But AHJ do not do random safety inspections of homes. I did a major renovation DIY several years ago and re-wired everything myself from scratch without a need for an inspection.

We ended up having to actually tear down and rebuild 1/2 the house for structural issues (old). I worked with my contractor to let me come in after dry-in, and I wired the rebuilt section (Kitchen, Dining, LR) from scratch, including burying the service line myself and connecting it to my house. The power company met me at the appointment, I had the cable coiled out by the pole. They pulled the meter and let me unhook my old service cable at the breaker coming from the overhead line, while they finished putting the conduit and cable up the pole and connected it. I connected the new service cable to the breaker, coming in from the new meter box I installed, and then I gave them the go and they put the meter on the new box to turn power back on. They locked the box and left, no charge or questions.

I had a friend I worked with at the time who was a licenced electrician. I read through the manual and picked his brain for weeks before doing the work. I saved thousands of dollars on an electrician, because this was all in my home, and it was all legal because it was done by me, in my home.
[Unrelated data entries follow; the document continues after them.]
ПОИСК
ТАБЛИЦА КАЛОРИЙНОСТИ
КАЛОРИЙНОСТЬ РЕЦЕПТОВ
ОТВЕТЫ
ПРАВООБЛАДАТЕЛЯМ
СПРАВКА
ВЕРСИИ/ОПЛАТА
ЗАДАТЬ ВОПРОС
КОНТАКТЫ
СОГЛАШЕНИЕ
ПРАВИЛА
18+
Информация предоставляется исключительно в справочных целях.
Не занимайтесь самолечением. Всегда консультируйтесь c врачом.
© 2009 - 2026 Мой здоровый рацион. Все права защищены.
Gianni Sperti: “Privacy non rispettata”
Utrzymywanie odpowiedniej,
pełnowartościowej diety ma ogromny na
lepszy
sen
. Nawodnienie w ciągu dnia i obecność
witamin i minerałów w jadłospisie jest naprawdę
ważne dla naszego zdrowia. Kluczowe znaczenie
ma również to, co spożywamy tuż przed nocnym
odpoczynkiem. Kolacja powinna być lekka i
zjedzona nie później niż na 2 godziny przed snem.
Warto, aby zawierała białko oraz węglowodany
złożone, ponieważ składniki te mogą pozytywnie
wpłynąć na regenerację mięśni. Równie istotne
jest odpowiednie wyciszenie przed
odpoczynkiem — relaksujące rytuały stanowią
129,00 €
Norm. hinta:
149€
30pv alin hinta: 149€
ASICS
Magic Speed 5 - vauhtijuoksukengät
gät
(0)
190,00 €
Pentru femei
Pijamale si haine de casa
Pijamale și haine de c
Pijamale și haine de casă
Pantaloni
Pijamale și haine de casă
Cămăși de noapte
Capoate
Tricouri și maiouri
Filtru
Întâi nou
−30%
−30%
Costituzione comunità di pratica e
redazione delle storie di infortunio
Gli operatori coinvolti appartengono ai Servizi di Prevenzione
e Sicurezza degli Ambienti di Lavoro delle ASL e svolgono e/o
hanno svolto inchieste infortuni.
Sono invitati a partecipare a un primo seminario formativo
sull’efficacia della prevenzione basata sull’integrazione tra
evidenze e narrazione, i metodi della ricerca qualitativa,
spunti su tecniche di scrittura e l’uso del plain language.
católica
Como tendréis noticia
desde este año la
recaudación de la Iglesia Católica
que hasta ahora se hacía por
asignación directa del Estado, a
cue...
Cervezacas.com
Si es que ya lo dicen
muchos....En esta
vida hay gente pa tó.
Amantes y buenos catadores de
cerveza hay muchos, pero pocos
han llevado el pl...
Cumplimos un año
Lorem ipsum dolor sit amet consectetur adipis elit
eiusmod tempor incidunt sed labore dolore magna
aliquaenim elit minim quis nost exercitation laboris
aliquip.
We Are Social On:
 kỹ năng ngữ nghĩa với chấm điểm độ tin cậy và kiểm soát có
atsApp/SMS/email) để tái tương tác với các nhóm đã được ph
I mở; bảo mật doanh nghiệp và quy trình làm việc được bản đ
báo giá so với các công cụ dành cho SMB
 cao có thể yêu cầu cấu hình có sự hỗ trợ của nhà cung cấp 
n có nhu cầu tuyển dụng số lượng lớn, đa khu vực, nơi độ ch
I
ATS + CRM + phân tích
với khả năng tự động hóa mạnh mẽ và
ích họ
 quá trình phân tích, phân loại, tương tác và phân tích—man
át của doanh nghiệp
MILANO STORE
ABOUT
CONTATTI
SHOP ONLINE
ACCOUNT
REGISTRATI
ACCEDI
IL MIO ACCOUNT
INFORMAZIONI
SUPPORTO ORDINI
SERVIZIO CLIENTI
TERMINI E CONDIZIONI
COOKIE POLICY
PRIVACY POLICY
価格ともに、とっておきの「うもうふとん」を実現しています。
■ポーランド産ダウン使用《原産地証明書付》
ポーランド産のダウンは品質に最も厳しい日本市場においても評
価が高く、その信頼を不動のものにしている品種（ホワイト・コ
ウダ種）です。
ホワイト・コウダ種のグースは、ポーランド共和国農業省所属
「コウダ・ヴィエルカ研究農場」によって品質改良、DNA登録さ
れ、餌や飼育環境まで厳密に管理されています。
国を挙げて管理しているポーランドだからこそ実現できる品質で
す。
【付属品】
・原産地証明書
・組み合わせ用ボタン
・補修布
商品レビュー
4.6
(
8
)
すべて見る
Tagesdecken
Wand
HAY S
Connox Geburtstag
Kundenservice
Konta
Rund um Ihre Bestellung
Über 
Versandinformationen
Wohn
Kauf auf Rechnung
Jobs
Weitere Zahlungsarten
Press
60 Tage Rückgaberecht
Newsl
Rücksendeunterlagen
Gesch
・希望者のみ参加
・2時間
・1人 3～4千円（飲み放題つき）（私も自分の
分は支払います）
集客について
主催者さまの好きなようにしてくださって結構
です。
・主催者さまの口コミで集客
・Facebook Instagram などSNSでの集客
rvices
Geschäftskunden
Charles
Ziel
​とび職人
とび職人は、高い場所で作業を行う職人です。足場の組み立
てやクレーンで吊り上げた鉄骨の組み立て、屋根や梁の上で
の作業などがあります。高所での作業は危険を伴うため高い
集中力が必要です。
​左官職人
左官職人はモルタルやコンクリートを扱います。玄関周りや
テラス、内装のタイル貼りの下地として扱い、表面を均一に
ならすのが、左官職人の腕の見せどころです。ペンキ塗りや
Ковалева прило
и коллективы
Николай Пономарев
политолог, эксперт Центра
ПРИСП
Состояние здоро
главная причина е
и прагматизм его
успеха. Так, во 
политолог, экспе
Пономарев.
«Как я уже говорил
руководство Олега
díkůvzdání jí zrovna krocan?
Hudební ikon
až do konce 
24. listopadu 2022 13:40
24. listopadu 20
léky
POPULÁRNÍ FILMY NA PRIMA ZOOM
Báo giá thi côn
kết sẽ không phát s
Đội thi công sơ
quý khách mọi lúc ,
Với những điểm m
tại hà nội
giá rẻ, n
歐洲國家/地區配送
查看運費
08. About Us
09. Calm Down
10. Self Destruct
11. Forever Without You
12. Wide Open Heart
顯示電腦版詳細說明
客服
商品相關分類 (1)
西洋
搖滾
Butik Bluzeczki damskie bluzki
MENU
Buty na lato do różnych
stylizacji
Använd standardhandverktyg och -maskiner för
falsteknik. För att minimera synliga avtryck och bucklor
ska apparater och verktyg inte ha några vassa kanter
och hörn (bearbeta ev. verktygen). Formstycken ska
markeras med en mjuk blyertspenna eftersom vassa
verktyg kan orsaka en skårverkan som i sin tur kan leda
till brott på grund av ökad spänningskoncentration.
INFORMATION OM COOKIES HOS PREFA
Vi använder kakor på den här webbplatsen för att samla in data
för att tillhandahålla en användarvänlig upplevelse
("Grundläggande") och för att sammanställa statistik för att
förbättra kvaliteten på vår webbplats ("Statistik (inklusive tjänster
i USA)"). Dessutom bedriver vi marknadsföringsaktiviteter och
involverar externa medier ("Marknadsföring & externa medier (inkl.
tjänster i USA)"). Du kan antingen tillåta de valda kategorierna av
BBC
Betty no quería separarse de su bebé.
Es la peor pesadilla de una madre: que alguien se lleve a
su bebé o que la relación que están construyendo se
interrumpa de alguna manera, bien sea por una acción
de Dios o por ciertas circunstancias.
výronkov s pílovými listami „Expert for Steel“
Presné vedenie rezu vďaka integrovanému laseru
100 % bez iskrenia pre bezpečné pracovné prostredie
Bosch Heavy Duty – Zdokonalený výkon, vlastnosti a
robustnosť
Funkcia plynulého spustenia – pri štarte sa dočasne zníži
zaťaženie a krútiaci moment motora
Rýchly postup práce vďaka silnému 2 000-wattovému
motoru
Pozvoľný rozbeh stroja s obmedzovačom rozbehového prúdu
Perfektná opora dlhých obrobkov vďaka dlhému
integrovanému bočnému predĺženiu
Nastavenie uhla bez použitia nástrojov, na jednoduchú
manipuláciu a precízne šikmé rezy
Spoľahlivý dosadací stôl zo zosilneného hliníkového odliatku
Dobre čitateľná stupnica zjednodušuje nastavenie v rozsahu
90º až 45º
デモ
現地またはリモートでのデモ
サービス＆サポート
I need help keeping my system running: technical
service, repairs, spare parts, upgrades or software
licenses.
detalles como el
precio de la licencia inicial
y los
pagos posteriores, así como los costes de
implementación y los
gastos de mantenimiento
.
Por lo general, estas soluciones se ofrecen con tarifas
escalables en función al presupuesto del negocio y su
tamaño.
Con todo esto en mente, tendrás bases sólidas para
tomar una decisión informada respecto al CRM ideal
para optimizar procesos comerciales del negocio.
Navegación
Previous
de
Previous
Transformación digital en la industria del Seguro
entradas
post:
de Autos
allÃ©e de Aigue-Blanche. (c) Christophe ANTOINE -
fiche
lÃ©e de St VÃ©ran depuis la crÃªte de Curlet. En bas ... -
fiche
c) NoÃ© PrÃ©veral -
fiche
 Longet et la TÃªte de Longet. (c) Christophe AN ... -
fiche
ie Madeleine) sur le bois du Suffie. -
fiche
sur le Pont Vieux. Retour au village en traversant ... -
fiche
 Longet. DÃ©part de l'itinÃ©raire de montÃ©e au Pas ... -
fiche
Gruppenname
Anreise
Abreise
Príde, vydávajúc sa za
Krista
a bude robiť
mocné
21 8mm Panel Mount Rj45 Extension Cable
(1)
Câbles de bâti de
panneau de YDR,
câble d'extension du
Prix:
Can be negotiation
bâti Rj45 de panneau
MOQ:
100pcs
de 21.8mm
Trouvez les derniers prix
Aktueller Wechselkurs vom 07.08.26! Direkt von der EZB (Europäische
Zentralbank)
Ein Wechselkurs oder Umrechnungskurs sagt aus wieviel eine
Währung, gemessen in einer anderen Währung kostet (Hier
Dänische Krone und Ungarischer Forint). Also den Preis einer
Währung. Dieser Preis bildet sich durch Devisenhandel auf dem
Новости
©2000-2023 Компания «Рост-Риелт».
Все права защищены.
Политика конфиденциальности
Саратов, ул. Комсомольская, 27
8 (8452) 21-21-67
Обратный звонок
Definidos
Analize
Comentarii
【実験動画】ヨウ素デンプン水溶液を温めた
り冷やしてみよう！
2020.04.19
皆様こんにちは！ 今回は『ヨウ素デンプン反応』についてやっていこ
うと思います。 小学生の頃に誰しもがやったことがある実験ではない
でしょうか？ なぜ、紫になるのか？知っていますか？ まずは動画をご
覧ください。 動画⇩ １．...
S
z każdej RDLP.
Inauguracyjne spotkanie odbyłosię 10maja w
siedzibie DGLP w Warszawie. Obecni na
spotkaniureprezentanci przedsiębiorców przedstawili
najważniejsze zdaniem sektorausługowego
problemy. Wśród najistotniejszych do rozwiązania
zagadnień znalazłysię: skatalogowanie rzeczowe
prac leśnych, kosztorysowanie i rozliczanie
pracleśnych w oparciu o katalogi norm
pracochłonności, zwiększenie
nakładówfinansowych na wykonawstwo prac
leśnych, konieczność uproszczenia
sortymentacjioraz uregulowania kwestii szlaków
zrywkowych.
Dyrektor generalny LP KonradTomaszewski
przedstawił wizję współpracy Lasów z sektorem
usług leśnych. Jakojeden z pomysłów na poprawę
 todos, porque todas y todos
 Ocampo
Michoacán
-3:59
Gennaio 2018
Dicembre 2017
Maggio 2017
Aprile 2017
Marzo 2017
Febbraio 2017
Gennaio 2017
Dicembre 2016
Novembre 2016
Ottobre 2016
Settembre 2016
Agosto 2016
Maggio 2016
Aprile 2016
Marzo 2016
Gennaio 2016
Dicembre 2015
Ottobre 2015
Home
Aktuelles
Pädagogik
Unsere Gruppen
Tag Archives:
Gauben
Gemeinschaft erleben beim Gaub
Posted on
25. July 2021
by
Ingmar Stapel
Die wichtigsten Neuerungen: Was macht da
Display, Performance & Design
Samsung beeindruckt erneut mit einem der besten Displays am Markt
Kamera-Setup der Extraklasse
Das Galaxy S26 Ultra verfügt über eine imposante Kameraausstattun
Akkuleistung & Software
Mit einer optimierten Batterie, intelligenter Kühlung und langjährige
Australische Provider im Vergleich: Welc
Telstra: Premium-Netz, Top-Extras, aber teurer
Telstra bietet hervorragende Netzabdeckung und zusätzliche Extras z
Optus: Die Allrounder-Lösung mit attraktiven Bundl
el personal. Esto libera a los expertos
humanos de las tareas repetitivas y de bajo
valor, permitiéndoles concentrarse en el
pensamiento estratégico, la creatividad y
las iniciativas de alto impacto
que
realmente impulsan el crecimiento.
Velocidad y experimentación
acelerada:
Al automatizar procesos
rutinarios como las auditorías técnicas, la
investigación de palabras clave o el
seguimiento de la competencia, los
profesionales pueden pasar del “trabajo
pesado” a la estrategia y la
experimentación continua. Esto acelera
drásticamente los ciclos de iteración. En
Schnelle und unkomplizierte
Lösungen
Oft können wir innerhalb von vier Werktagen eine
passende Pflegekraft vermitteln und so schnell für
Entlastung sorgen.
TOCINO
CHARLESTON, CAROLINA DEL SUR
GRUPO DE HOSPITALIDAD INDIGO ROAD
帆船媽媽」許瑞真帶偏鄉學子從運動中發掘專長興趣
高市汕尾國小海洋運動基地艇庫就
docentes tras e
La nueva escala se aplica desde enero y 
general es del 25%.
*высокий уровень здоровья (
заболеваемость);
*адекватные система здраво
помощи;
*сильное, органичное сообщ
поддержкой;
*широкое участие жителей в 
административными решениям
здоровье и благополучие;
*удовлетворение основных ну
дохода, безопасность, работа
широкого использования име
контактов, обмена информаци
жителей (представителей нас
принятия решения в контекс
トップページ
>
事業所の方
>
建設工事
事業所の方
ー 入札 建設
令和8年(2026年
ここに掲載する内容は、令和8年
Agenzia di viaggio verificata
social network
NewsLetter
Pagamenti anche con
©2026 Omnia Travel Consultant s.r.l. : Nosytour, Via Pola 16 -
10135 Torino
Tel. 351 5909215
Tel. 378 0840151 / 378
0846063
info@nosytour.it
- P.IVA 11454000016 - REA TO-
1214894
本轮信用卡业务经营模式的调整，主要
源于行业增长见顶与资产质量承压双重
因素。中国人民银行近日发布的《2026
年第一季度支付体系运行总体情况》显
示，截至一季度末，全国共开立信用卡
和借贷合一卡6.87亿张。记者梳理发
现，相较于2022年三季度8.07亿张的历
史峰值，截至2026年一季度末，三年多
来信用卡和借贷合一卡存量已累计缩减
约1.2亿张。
I am confident I did everything to code, however, with my "mini-apprenticeship" by having an electrician to guide me and answer every question I had.

In Vermont, no inspections are needed for any electrical work done by the homeowner, at all. In my town, I didn't even need a building permit to tear down and rebuilt half of it since I didn't change the footprint. The bank financed the rebuild, without needing an inspection of any of the work, including mine, because that is law in Vermont.

So, you can see why a debate about a 16awg pigtail being "legal" vs a pin just seems like overthinking it to me at this point.

I had a feeling you must live somewhere that allowed unpermitted work.

Here in Northern Virginia, homeowners/contractors are generally allowed to do one-for-one fixture/device replacements without a permit, but that’s about it. Regardless though, the applicable codes must still be followed no matter how small the installation. But you’re right, nobody’s coming in my house to inspect.